What does rest look like for you?
What is your Sabbath?
What are areas, attitudes or appetites in your life that you need to take the pressure off or step away from entirely? (Ex. Things you are obsessing over like weight loss, finances, etc.)
What is God teaching you in your struggle? Your pain?
Do you need to transition from “pressing into” God to a season of simply “leaning” on Him?
I’ve never actually seen a butterfly emerge from a chrysalis. It’s one of those things that sort of just happens when no one is looking. Until this time. The caterpillar jar caught my eye and I saw the cocoon shaking. It turns out that sometimes they do this to ward off predators. Interesting. Maybe I need such a strategy to ward off all those things that threaten to stop me from living into who I’m called to be. There’s another interesting thing that happens as the butterfly emerges – it secretes red liquid. It’s not blood, but rather meconium – the “leftover part of the caterpillar that is no longer needed to make the butterfly”. I love that. A reminder that it’s ok to shed the things we no longer need.
That little butterfly was ready to be free. I was so ready to be free of the heaviness of the treatment I was undergoing. There was one small blessing in the chemo process – the side effects would always end. There was always a little light at the end of the tunnel – a few days of feeling somewhat normal. One day I would wake up and crave coffee and that was my queue – today’s the day. Wing time.

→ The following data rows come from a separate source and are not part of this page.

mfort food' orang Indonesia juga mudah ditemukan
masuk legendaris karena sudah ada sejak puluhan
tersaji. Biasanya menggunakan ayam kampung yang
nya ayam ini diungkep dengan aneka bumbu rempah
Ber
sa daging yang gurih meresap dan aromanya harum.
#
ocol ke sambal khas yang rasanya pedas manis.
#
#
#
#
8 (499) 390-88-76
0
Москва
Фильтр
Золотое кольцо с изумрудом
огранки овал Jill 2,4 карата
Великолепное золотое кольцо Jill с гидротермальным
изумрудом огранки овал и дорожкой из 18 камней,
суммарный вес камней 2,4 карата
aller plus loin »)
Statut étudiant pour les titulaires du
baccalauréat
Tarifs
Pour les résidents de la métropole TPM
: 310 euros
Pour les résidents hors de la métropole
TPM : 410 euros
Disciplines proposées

Have you got your wings today?
How can you live out this season of freedom and flight in a way that celebrates & honors God?
Who can you reach out to that needs to know his or her moment is on the way?

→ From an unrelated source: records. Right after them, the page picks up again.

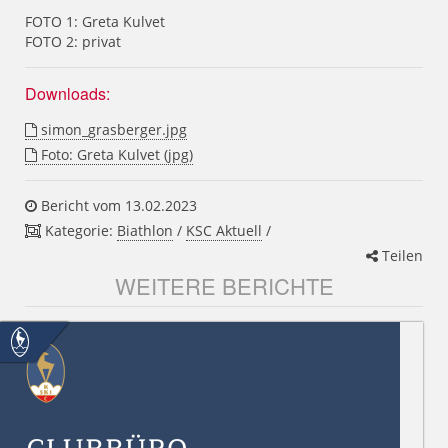
FOTO 1: Greta Kulvet
FOTO 2: privat
Downloads:
simon_grasberger.jpg
Foto: Greta Kulvet (jpg)
Bericht vom 13.02.2023
Kategorie:
Biathlon
/
KSC Aktuell
/
Teilen
WEITERE BERICHTE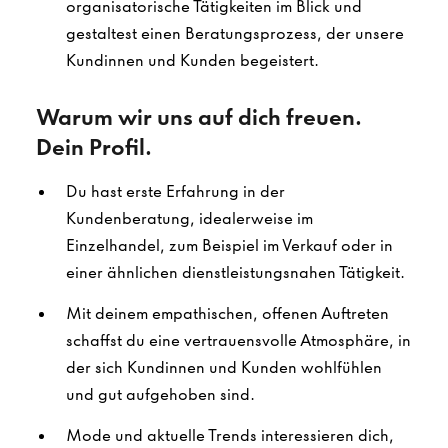
organisatorische Tätigkeiten im Blick und
gestaltest einen Beratungsprozess, der unsere
Kundinnen und Kunden begeistert.
Warum wir uns auf dich freuen.
Dein Profil.
Du hast erste Erfahrung in der
Kundenberatung, idealerweise im
Einzelhandel, zum Beispiel im Verkauf oder in
einer ähnlichen dienstleistungsnahen Tätigkeit.
Mit deinem empathischen, offenen Auftreten
schaffst du eine vertrauensvolle Atmosphäre, in
der sich Kundinnen und Kunden wohlfühlen
und gut aufgehoben sind.
Mode und aktuelle Trends interessieren dich,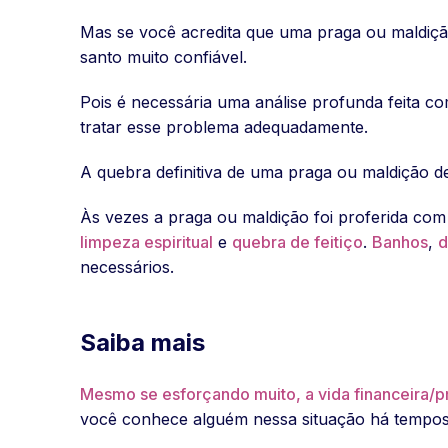
Mas se você acredita que uma praga ou maldiçã
santo muito confiável.
Pois é necessária uma análise profunda feita c
tratar esse problema adequadamente.
A quebra definitiva de uma praga ou maldição 
Às vezes a praga ou maldição foi proferida com
limpeza espiritual
e
quebra de feitiço
.
Banhos
,
d
necessários.
Saiba mais
Mesmo se esforçando muito, a vida financeira/p
você conhece alguém nessa situação há tempos?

What “predators” do you need to ward off or things do you need to “shed”(you know, the things, habits, and/or people that hold you back from doing what you need to do…)?
Life is a cycle of seasons and change. Whatever season you are in, whether pain or bliss, it won’t last forever. This too shall pass. But the beauty in it is that there are so many good things to grasp in this very moment. Fight the urge to wait for your wings. Embrace the season you are in right now and learn the lessons you can’t learn anywhere but here.

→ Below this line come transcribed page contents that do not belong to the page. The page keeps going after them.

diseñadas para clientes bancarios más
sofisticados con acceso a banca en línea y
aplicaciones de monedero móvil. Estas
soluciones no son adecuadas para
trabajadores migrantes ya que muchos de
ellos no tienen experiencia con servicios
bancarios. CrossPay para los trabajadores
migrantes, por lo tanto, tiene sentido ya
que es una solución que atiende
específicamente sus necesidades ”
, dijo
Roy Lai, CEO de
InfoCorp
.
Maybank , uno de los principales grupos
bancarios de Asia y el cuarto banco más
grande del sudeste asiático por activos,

One of my all-time favorite books on this topic is Spiritual Rhythm: Being with Jesus Every Season of Your Soul by Mark Buchanan. It provides practical ways to live fully in each season of life.
When I started this blog I intended to write and post consistently. I thought it would be neat and organized. Much like my current journey, it’s been anything but. I’m still scrawling away in my journal, but making it coherent enough to share publicly has been a challenge. One of the many lessons I’ve learned as of late is that it’s ok to let go, to be still, to rest in order to give my mind a break, so that my body can catch up. I decided to do just that: finish the chemo leg of treatment without putting unnecessary pressures on myself. I did, however, keep up the Medical Journal to record those details and share with those who follow it and are praying for us. We covet those prayers. I’m thrilled to report that chemo is OVER! I finished my last treatment on April 17th. I cannot go forward without sending out a huge thank you to all of those, near and far, known and unknown who have been covering us in love and prayers, cards and gifts, letters and meals. The love we have felt is really unfathomable (that’s a word I can barely pronounce, so maybe that means it does a decent job of expressing the overwhelming sense of being cared for that we have experienced). We are forever grateful.
As far as this blog goes, I’m excited to begin to share the stories. The timing will vary because I am currently getting ready for surgery (June 5th). But I’m thankful that as I heal from this next step, I will have these precious moments of God’s faithfulness to reflect on and share publicly. When I started this journey, I asked God for not just peace, but JOY. Joy in the face of this Thing – that could either attempt to break me or to stretch me further into my calling. I chose B and the truth is I have to make the decision to choose it every day.
I’m fully trusting that God has given me these experiences coupled with the love of writing in order to serve a greater purpose: to share hope and light in a world where there is too little of both. Thank you for reading.